(click photos to enlarge)
Parental Advisory: there is at least one photo below that is NOT appropriate for viewers under 18. NSFW. Be forewarned! Scrolling further down this feed means that you agree that you are over 18 and agreeable to viewing explicit sexual images.
Andy and Ben and Tom and I made an expedition to see the Jeff Koons retrospective at the Whitney Museum last weekend. It was about what I expected. A lot of Koons’ work is monumental and jokey, an elaborate but pretty obvious commentary on art history and practice, like this reference to Michelangelo’s David, with the naked male figure’s modest genitals and disproportionately large hand.
But a lot of Koons’ work trafficks openly and unapologetically in banality as commentary on contemporary American consumer culture, like this porcelain sculpture of Michael Jackson and his pet chimpanzee, Bubbles (one of Koons’ most famous images):
The artistic ethos gained currency in the early 1980s, embracing kitsch with a deadpan attitude, both mocking and celebrating it.
Sometimes there is genuinely admirable craftsmanship at work, as in this gargantuan and deceptively difficult to produce sculpture of a cat on a clothesline:
But a lot of it just seems cutesy and not especially witty to me.
The segments of this show exhibiting big chrome balloon toys and collages riffing on images from antiquity struck me as inferior to the survey of similar pieces that the Gagosian Gallery showed last year.
Of course, perv that I am, I was most drawn to the pieces Koons made during his tempestuous marriage to Ilona Staller, a beautiful and well-known Italian porn star whose nom de porn is La Cicciolina. They collaborated on a notorious show called “Made in Heaven” that featured a lot of hardcore photos and artwork featuring the two of them in flagrante.
Okay, here come the images I warned you about. No kids past this point.
If you’re reading this at work, with someone looking over your shoulder, you might not want to scroll any further.
These are shown in galleries that have parental advisories very discreetly posted. I found this crystal sculpture kind of witty.
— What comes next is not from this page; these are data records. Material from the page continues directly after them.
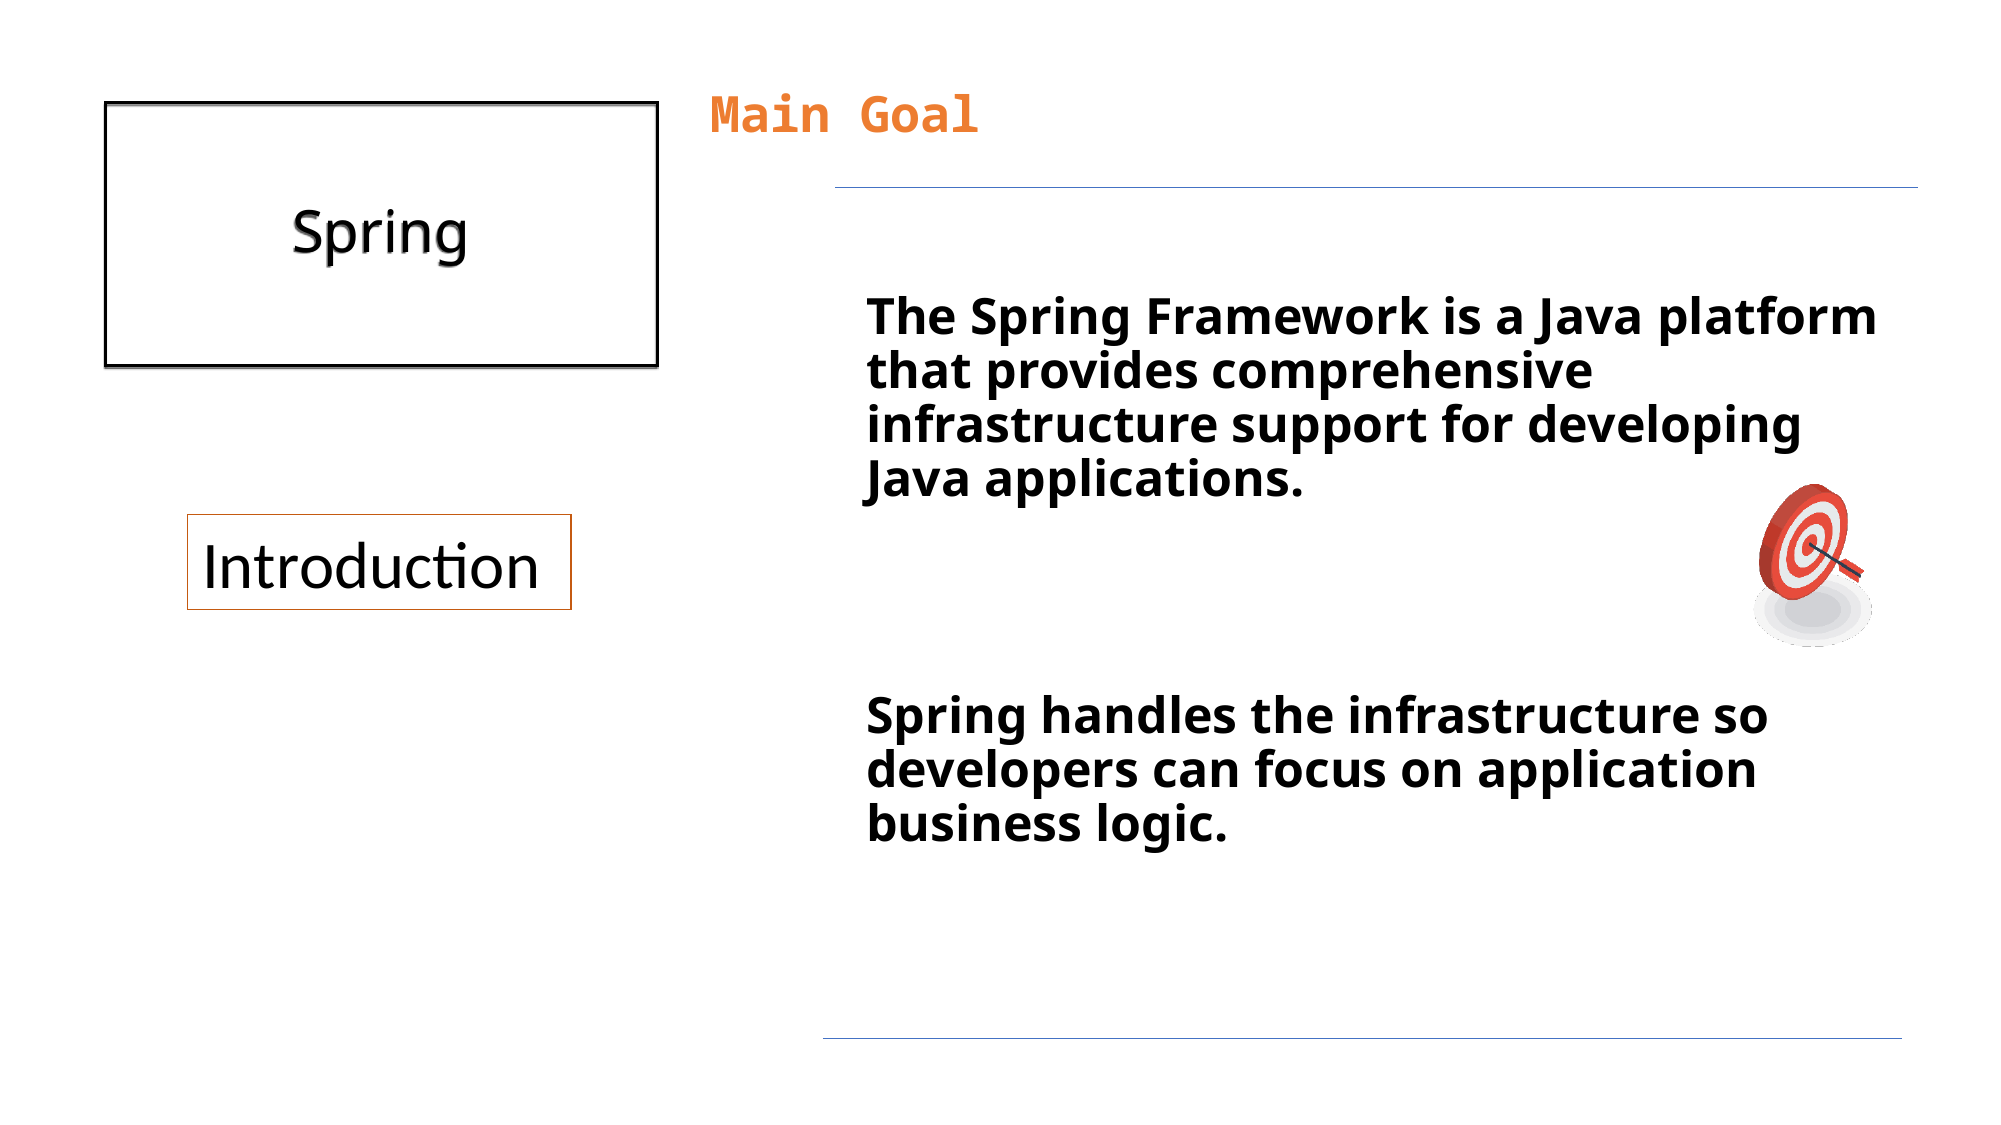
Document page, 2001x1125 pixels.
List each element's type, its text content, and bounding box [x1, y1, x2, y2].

title Spring [105, 102, 658, 366]
text_box The Spring Framework is a Java platform that provides comprehensive infrastructure support for developing Java applications. Spring handles the infrastructure so developers can focus on application business logic. [851, 189, 1935, 1023]
text_box Introduction [187, 514, 571, 610]
text_box Main Goal [695, 74, 1211, 151]
picture [1730, 477, 1895, 653]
Whereas this just seems both funny and hot, especially considering that someone has the job of guarding it all day:
As a major museum retrospective, the Koons show wasn’t especially nutritious. We needed to check out the selection from the Whitney’s permanent collection on the top floor and on the mezzanine, which included an excellent Basquiat, Hollywood Africans:
as well as a beautiful Calder wire likeness of French modernist composer Edgard Varèse, always championed by Frank Zappa, whose early albums quoted Varèse’s motto: “The present-day composer refuses to die!”